Aber auch ganz andere überraschende Schlussfolgerungen wurden zwecks der Unterminierung dieser Anziehungskraft bereits gezogen. Verantwortliche des Politikwissenschaftlichen Instituts der Uni Tübingen beispielsweise haben die dortige Zivilklausel in unverantwortlicher Weise zu einer "Friedensklausel" degradiert, die mit der Honorarprofessur und Chefs der Münchener "Sicherheitskonferenz" Wolfgang Ischinger ebenso wie mit solcher der Abwehr dienender Drohnen- und Chemiewaffenforschung als kompatibel erklärt wird, weil all dies ja dem "Frieden" diene - Prost! Zu diesem Zweck derlei "Umwidmung" der Zivilklausel wurde sogar extra eine komplette Ringvorlesungsreihe organisiert. Das Buch hierüber, welches unter dem scheinheiligen Titel "Zivilklauseln für Forschung, Lehre und Studium - Hochschulen zum Frieden verpflichtet" erschien, geht inzwischen quer durchs Land auf Dienstreise. Seine übersetzte Placebo-Botschaft lautet: Zivilklausel natürlich, aber bitte mit einer möglichst allgemeinen Formulierung und einer Orwellschen Auslegung, die den Rüstungsforschungsfreunden auch ja nicht den Appetit verdirbt. Doch die Zivilklauselbewegung wird auch mit dieser neuartigen Umarmungsstrategie fertig werden.
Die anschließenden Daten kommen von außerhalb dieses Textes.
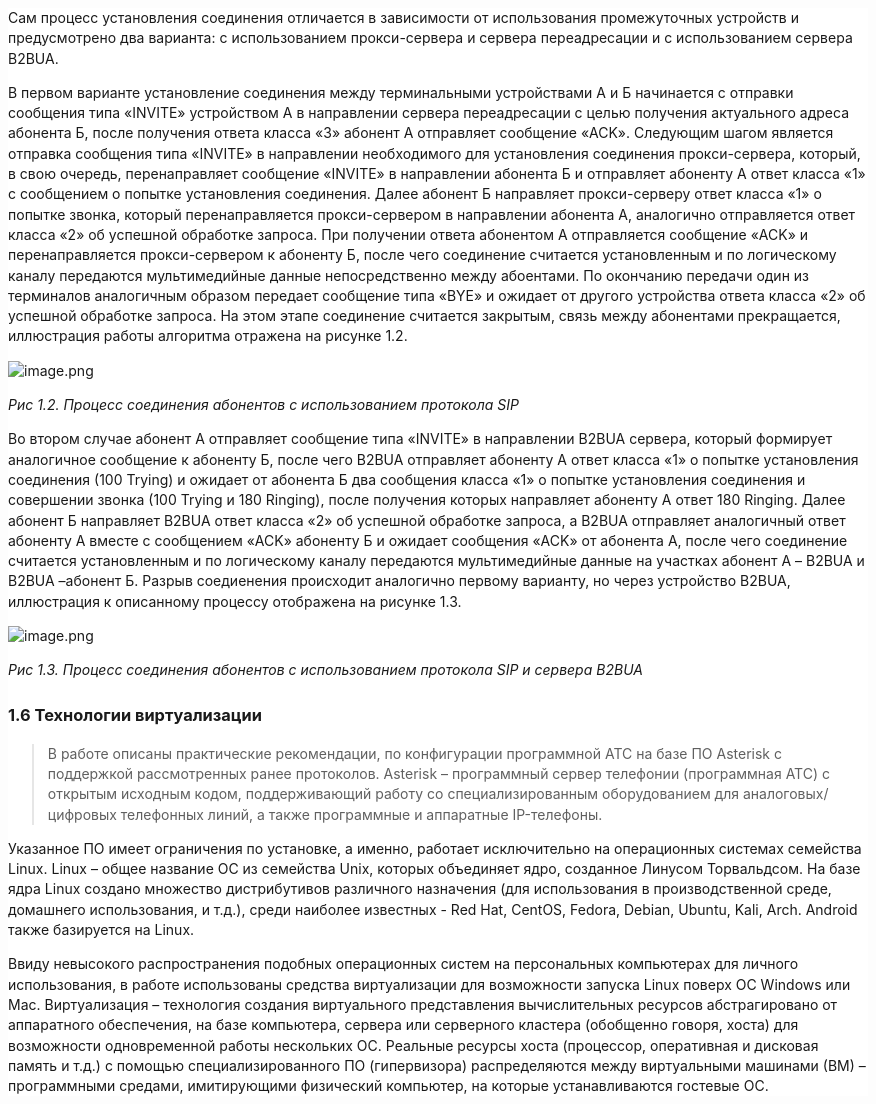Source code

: 
Сам процесс установления соединения отличается в зависимости от использования промежуточных устройств и предусмотрено два варианта: с использованием прокси-сервера и сервера переадресации и с использованием сервера B2BUA.

В первом варианте установление соединения между терминальными устройствами А и Б начинается с отправки сообщения типа «INVITE» устройством А в направлении сервера переадресации с целью получения актуального адреса абонента Б, после получения ответа класса «3» абонент А отправляет сообщение «ACK». Следующим шагом является отправка сообщения типа «INVITE» в направлении необходимого для установления соединения прокси-сервера, который, в свою очередь, перенаправляет сообщение «INVITE» в направлении абонента Б и отправляет абоненту А ответ класса «1» с сообщением о попытке установления соединения. Далее абонент Б направляет прокси-серверу ответ класса «1» о попытке звонка, который перенаправляется прокси-сервером в направлении абонента А, аналогично отправляется ответ класса «2» об успешной обработке запроса. При получении ответа абонентом А отправляется сообщение «ACK» и перенаправляется прокси-сервером к абоненту Б, после чего соединение считается установленным и по логическому каналу передаются мультимедийные данные непосредственно между абоентами. По окончанию передачи один из терминалов аналогичным образом передает сообщение типа «BYE» и ожидает от другого устройства ответа класса «2» об успешной обработке запроса. На этом этапе соединение считается закрытым, связь между абонентами прекращается, иллюстрация работы алгоритма отражена на рисунке 1.2.

![image.png](attachment:image.png)

*Рис 1.2. Процесс соединения абонентов с использованием протокола SIP*

Во втором случае абонент А отправляет сообщение типа «INVITE» в направлении B2BUA сервера, который формирует аналогичное сообщение к абоненту Б, после чего B2BUA отправляет абоненту А ответ класса «1» о попытке установления соединения (100 Trying) и ожидает от абонента Б два сообщения класса «1» о попытке установления соединения и совершении звонка (100 Trying и 180 Ringing), после получения которых направляет абоненту А ответ 180 Ringing. Далее абонент Б направляет B2BUA ответ класса «2» об успешной обработке запроса, а B2BUA отправляет аналогичный ответ абоненту А вместе с сообщением «ACK» абоненту Б и ожидает сообщения «ACK» от абонента А, после чего соединение считается установленным и по логическому каналу передаются мультимедийные данные на участках абонент А – B2BUA и B2BUA –абонент Б. Разрыв соедиенения происходит аналогично первому варианту, но через устройство B2BUA, иллюстрация к описанному процессу отображена на рисунке 1.3.

![image.png](attachment:image.png)

*Рис 1.3. Процесс соединения абонентов с использованием протокола SIP и сервера B2BUA*

### 1.6 Технологии виртуализации

>В работе описаны практические рекомендации, по конфигурации программной АТС на базе ПО Asterisk с поддержкой рассмотренных ранее протоколов. Asterisk – программный сервер телефонии (программная АТС) с открытым исходным кодом, поддерживающий работу со специализированным оборудованием для аналоговых/цифровых телефонных линий, а также программные и аппаратные IP-телефоны.

Указанное ПО имеет ограничения по установке, а именно, работает исключительно на операционных системах семейства Linux. Linux – общее название ОС из семейства Unix, которых объединяет ядро, созданное Линусом Торвальдсом. На базе ядра Linux создано множество дистрибутивов различного назначения (для использования в производственной среде, домашнего использования, и т.д.), среди наиболее известных - Red Hat, CentOS, Fedora, Debian, Ubuntu, Kali, Arch. Android также базируется на Linux.

Ввиду невысокого распространения подобных операционных систем на персональных компьютерах для личного использования, в работе использованы средства виртуализации для возможности запуска Linux поверх ОС Windows или Mac.
Виртуализация – технология создания виртуального представления вычислительных ресурсов абстрагировано от аппаратного обеспечения, на базе компьютера, сервера или серверного кластера (обобщенно говоря, хоста) для возможности одновременной работы нескольких ОС. Реальные ресурсы хоста (процессор, оперативная и дисковая память и т.д.) с помощью специализированного ПО (гипервизора) распределяются между виртуальными машинами (ВМ) – программными средами, имитирующими физический компьютер, на которые устанавливаются гостевые ОС.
Im Zusammenhang mit dem anfangs benannten Aktionstag wird zudem an einer öffentlichkeitswirk¬samen Unterschriftensammlung gearbeitet, die den Titel "Lernen für den Frieden - Keine Rüstungsindustrie und kein Militär in Bildungseinrichtungen" tragen wird. Wie dringend das nötig ist, wurde beispielsweise im Jahr 2011 in einem internationalen Appell, der von vielen führenden Wissenschaftlern sowie einigen Nobelpreisträgern mitunterzeichnet wurde, deutlich gemacht. In diesem heißt es unter anderem: "Freedom of thought and ideas for a peaceful, sustainable and just world are universal human rights. Today, they are threatened in many places, including even the universities around the world. Growing militarization of academic research in not only engineering and natural sciences, but also humanities, is further eroding those rights. Immediate steps need to be taken to reverse this process." Dem ist nichts mehr hinzuzufügen.